Ruiz Uncovers Over a Decade of Poor Oversight at Oasis Mobile Home Park

July 7, 2021
Press Release
Continues push for accountability in upcoming legislation

Palm Desert, CA – This week, Congressman Raul Ruiz, M.D. (CA-36) revealed that local Bureau of Indian Affairs (BIA) leadership had allowed the Oasis Mobile Home Park (OMHP) to operate without a business lease and in unsafe conditions for more than thirteen years prior to the ongoing drinking water crisis. Ruiz began his investigation earlier this year after local BIA officials failed to take meaningful action to fulfill their responsibility under the federal trust responsibility for Tribal lands.  

On April 1, 2021, Ruiz wrote to BIA Director Darryl LaCounte asking a series of questions about BIA’s involvement with the OMHP. In BIA’s response, the agency revealed they had visited OMHP in 2007, where numerous deficiencies and safety hazards were discovered. The BIA did not conduct a further site visit and had no further contact with park ownership until recently.  

“For over a decade, the BIA refused to act on numerous safety hazards at the Oasis Mobile Home Park,” said Dr. Ruiz. “This raises serious concerns about the ability of local BIA officials to enforce the law and protect the health and safety of my constituents. I will continue to push for accountability at the Oasis Mobile Home Park until I know my constituents can safely turn on their faucets without being exposed to toxins.” 

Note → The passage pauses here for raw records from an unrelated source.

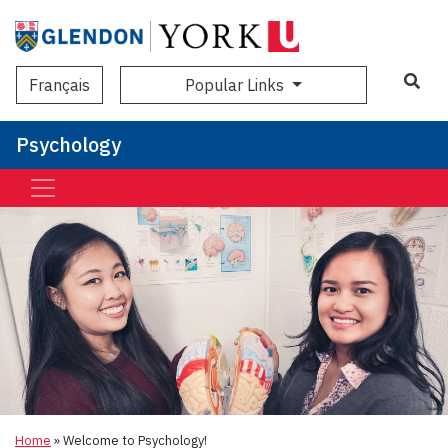
Sea
Popular Links
Français
Psychology
Home
»
Welcome to Psychology!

To continue his effort to prevent future crises, Ruiz authored a directive in the Fiscal Year 2022 Interior Appropriations bill directing the Pacific Region of the Bureau of Indian Affairs to submit a list of all outstanding business permit applications and/or businesses operating without an approved permit on Tribal land and develop a plan to increase compliance with permitting laws. The bill is expected to be voted on by the House of Representatives in the coming weeks.  

BACKGROUND 

In August 2019, the Environmental Protection Agency issued an Emergency Order for the Oasis Mobile Home Park in response to high levels of arsenic in the drinking water, which is located on Tribal land. Around the same time, a mulch fire burned at an unpermitted green recycling facility on Tribal land in the Eastern Coachella Valley for over two weeks. 

Shortly thereafter, Ruiz convened a meeting with the BIA and the EPA to discuss how the situations arose and how each agency could protect the constituents of the 36th District.  

During that meeting, local BIA officials told Ruiz they were unable to affect the situation at the Oasis Mobile Home Park. Nearly 20 months later, the BIA announced they would be conducting site visits of the Oasis Mobile Home Park to bring it into compliance with health and safety regulations. Ruiz then began an investigation into the BIA’s oversight of OMHP, suspecting that if BIA is taking action in 2021, they could have done so in years prior as well.